#### What you have to do:
Locate the string "dossier" in the listing below. Copy every line where it is found.

#### Recorded data:
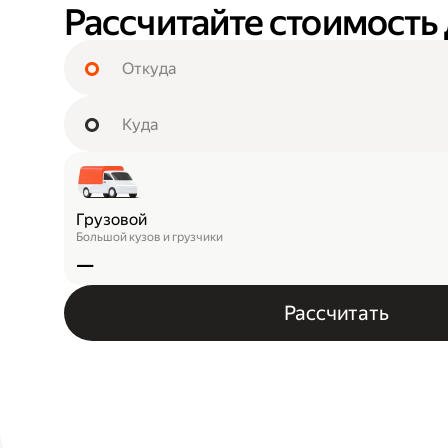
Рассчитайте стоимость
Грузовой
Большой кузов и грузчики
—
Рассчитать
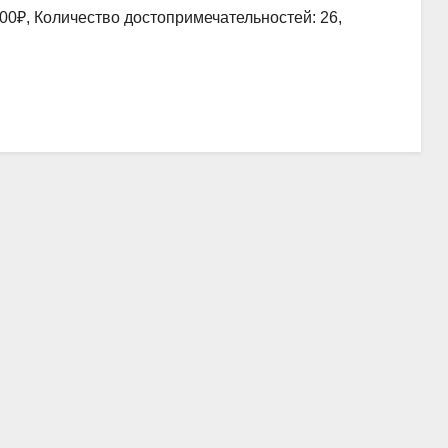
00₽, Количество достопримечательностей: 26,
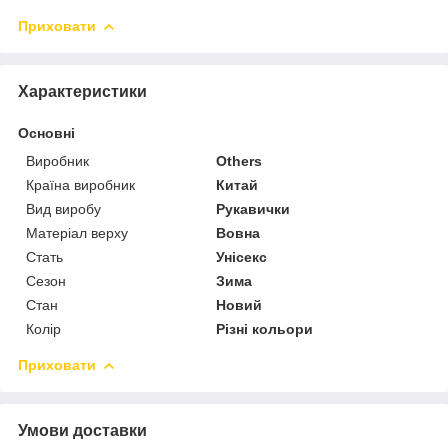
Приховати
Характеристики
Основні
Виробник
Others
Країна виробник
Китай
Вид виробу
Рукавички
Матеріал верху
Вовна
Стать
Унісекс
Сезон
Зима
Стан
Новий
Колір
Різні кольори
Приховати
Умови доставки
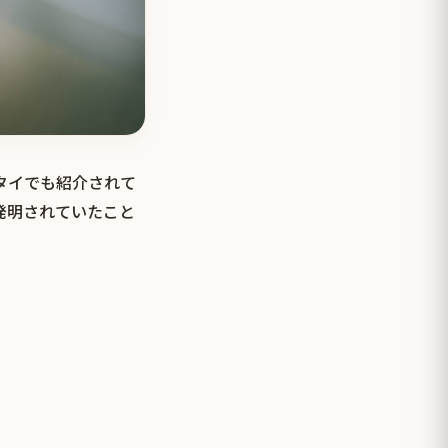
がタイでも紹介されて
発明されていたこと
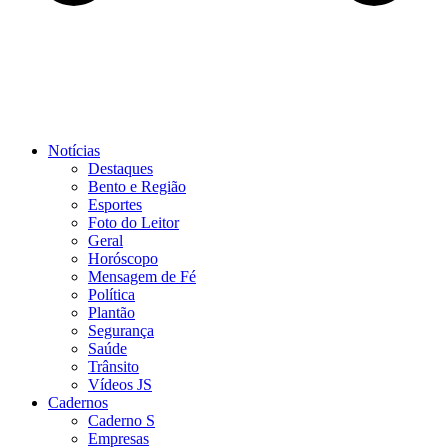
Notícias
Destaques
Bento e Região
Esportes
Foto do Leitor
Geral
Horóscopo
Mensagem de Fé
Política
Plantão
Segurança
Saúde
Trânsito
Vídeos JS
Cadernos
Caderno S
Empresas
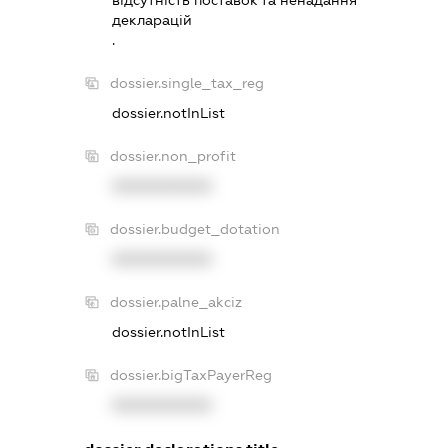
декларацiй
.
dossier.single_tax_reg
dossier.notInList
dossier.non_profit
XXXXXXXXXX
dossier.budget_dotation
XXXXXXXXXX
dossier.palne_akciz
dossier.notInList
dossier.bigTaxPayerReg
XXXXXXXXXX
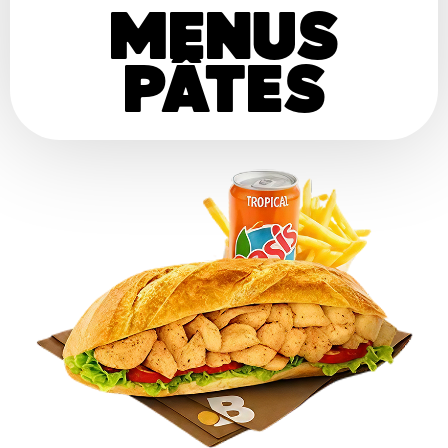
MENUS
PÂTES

#### Answer to the problem:
dossier.single_tax_reg
dossier.notInList
dossier.non_profit
dossier.budget_dotation
dossier.palne_akciz
dossier.notInList
dossier.bigTaxPayerReg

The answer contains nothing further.